Your accident will probably have a witness. There is usually a witness to most accidents. If the witness claims that you were weaving in and out of traffic prior to rear-ending someone, the police officer won't treat you lightly. This will be embarrassing, and will only increase the amount of the accident payout - due to "gross negligence" on your part.

Once the insurance company has exhausted the limit of coverage on your policy, you could be responsible for anything above and beyond that limit. Your auto insurance policy will show a limit that reflects the most that the insurance company will pay for your accident. For example, if your policy shows a $100,000 per person bodily injury limit, but this isn't enough to cover the person you have injured, you may have some serious troubles. Your personal assets (and the garnishment of future wages) could be at stake if the accident payout exceeds your insurance amount.

Don't loan your car to a friend. Every vehicle has unique features that take some time to figure out. These might include how quickly the car brakes, how much play is in the steering wheel, how quickly the vehicle accelerates, etc. A friend driving your vehicle might figure these things out, but it might be after they have wrecked your vehicle. An accident surcharge follows the vehicle. Your rates will increase if someone causes an accident driving your vehicle. A recent customer loaned their vehicle to a friend visiting from Florida. The friend hit a parked road grader in a construction zone and totaled the vehicle. The customer had a $1,000 deductible to pay, the insurance company's book value assessment of the vehicle was less than the client owed the bank (because the client had put no money down when he purchased the vehicle), and the customer had a 30% accident surcharge for three years. This cost the customer more than $4,000. When it comes to loaning your vehicle to a friend, nice guys usually finish last!

If an animal (like a deer) runs in front of your vehicle and you don't have time to safely stop, hit the animal!
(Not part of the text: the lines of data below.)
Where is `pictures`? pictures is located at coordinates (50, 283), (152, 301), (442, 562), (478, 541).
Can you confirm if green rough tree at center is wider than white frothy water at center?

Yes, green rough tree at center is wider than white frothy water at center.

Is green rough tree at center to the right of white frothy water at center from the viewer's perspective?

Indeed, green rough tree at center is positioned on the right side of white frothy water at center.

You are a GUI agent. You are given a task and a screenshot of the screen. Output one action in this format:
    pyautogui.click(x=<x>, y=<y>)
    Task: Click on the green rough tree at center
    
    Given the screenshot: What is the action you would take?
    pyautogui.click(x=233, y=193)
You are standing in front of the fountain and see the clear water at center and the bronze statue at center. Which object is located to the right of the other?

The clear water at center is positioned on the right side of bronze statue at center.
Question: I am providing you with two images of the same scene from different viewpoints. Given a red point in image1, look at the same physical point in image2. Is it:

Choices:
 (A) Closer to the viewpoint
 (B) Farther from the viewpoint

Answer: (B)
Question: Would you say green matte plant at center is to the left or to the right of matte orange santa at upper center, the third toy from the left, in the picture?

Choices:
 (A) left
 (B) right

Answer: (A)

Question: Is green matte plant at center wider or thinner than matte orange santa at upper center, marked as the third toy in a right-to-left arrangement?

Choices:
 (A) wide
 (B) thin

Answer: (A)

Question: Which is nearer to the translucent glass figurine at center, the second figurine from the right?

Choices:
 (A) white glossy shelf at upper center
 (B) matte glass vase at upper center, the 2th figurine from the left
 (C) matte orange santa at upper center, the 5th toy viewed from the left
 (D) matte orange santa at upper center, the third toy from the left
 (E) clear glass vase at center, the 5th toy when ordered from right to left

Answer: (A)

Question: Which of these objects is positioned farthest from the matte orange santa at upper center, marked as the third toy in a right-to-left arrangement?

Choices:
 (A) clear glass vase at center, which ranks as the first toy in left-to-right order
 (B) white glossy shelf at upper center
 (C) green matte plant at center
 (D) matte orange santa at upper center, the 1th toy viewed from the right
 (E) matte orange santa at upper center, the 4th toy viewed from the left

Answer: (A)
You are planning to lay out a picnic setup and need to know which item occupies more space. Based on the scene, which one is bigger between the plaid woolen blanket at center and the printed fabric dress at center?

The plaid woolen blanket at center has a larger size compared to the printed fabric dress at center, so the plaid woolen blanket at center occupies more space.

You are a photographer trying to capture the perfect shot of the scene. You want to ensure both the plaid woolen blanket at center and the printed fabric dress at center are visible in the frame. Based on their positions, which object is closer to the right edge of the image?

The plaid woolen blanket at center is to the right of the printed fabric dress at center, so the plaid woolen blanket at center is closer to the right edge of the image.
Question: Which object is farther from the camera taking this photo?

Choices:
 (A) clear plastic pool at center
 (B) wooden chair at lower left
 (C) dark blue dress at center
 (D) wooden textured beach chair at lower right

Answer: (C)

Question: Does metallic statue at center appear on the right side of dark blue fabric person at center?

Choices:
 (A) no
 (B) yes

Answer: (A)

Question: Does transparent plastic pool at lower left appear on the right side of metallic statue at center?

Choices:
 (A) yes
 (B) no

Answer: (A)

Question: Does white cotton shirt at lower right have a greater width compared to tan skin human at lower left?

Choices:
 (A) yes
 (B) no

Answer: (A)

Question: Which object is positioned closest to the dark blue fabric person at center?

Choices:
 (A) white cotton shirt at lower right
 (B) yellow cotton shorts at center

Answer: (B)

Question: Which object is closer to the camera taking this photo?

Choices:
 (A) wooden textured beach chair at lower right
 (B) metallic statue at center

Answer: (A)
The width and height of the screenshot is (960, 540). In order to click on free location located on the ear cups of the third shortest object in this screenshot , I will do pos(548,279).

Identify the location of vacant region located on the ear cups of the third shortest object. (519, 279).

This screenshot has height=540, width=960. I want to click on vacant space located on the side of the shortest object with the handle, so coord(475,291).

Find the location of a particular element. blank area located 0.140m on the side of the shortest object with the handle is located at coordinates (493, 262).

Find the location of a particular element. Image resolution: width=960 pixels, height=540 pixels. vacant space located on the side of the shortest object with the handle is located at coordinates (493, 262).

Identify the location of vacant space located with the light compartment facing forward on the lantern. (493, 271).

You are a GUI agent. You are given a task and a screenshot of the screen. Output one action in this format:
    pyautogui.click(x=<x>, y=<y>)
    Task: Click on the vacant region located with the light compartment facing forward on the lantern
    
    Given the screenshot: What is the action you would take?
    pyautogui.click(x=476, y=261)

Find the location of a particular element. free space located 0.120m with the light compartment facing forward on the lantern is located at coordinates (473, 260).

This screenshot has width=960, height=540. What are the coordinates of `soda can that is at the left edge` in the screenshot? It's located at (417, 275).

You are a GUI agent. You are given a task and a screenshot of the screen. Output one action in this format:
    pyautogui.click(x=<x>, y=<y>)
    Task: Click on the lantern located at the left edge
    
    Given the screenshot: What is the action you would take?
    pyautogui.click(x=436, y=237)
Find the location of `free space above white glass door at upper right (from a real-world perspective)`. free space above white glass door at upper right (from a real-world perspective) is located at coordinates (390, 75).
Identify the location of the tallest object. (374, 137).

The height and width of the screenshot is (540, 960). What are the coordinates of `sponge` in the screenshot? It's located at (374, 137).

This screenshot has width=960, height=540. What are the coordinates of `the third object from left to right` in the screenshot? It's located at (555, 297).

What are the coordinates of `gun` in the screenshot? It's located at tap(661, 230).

If you have full coverage on your vehicle and collide with an animal, the claim is covered under Comprehensive. This won't affect your future premiums. If you swerve to miss the animal and end up in the ditch, the claim would be covered under Collision. This would be treated as an at-fault accident and you would most likely see an insurance increase.

Don't leave personal property (like a case of CDs) in your vehicle. Auto insurance doesn't cover personal contents (like coats, purses, cameras, etc.) that are stolen from your vehicle. These things might be covered under homeowners insurance, but a different (and probably higher) deductible would apply. Also, if you do maintain full coverage on your vehicle, fancy stereo systems aren't covered unless you pay an extra premium (and the rates are very high). The company will only pay for a factory equivalent system. An expensive stereo system is attractive to thieves and you might think twice about installing one.